復習プリントから考える世界史Bの授業・教科書(近世)【明代後期の経済と16世紀の世界】

《復習プリントから(基本事項を確認し、流れをつかもう)》

●明代後期(16世紀後半)には海外貿易が活発化した。( ア )がマカオに居住権を獲得し[1557]、( イ )がフィリピンにマニラを建設した[1571]のも、この時期である。( ア )は日本との貿易を活発に進め、( イ )はメキシコのアカプルコとの間で太平洋をまたぐ貿易を展開した。明の海外貿易活発化とともに、長江下流域では( ウ )・絹織物・( エ )器などの手工業製品の生産が盛んとなった。これらは( ア )・( イ  )を通じてヨーロッパや日本に輸出され、その対価として流入したメキシコ( オ )・日本( オ )が、中国経済にとって欠かせないものとなった。


《授業との関連》

★明代後期の経済発展と海外貿易の関連を総合的に確認できるようにするための問題です。

★一条鞭法の実施や穀倉地帯の長江中流域(湖広地方)への移動も、この復習問題のような視野の中で理解できるように努めています。

★明代後期の経済発展の授業は、教える側にとっても、世界史を各国史の寄せ集めではなく、まさに世界史として、グローバル・ヒストリーとして展開できるかどうかの試金石となっています。具体的には、16世紀の大交易時代と明後期の経済の関連をどう取り上げるか、という課題になります。

★高校世界史の中で「銀による世界の一体化」という見方は、かなり定着してきました。ただ、高額商品の銀による購入や銀による納税、銀塊と鋳造貨幣両方の流通などは、なかなかイメージしにくく、授業でも苦労するところです。


《教科書との関連》

◆教科書の構成は各社とも試行錯誤のあとが見られますが、16世紀の大交易時代と明後期の経済の関連という点では、<山川(新)>が最もすぐれています。「第Ⅲ章近世」の初めに「第10章 大交流・大交易の時代」をおき(ポルトガル・スペインの進出、大西洋奴隷貿易まで含んでいます)、そのあとすぐに第11章で明、東アジア・東南アジア、清の学習に入っています。

◆「アジア諸地域の繁栄」で明・清・オスマン帝国サファヴィー朝ムガル帝国などを学習した後、大航海時代に入るという伝統的構成[<山川(詳説)>、<帝国>]では、なかなか16世紀の世界の姿にアプローチできないと思われます。

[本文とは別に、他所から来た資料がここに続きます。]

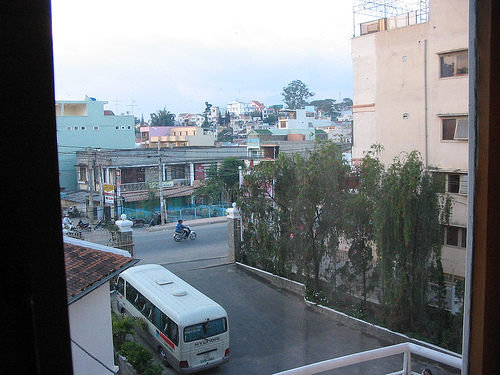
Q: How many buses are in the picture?
A: One.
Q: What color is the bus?
A: White.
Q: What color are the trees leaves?
A: Green.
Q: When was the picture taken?
A: During the day.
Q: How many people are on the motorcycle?
A: Two.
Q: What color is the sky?
A: Blue.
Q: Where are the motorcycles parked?
A: Across the street.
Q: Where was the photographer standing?
A: In front of window.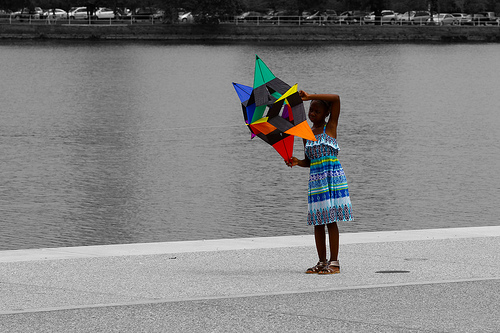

<東書>・<実教>も配列の工夫はしていますが、<山川(新)>ほどには整理されていないようです。

◆なお、<帝国>は明の学習の後に「世界をめぐる銀」というテーマ史をおき、16〜17世紀を中心に銀の役割を詳しく解説しています。また<東書>も大交易時代の最後に「銀・ドル・円」というコラムをおき、20世紀前半までの東アジアの交易体制を解説しています。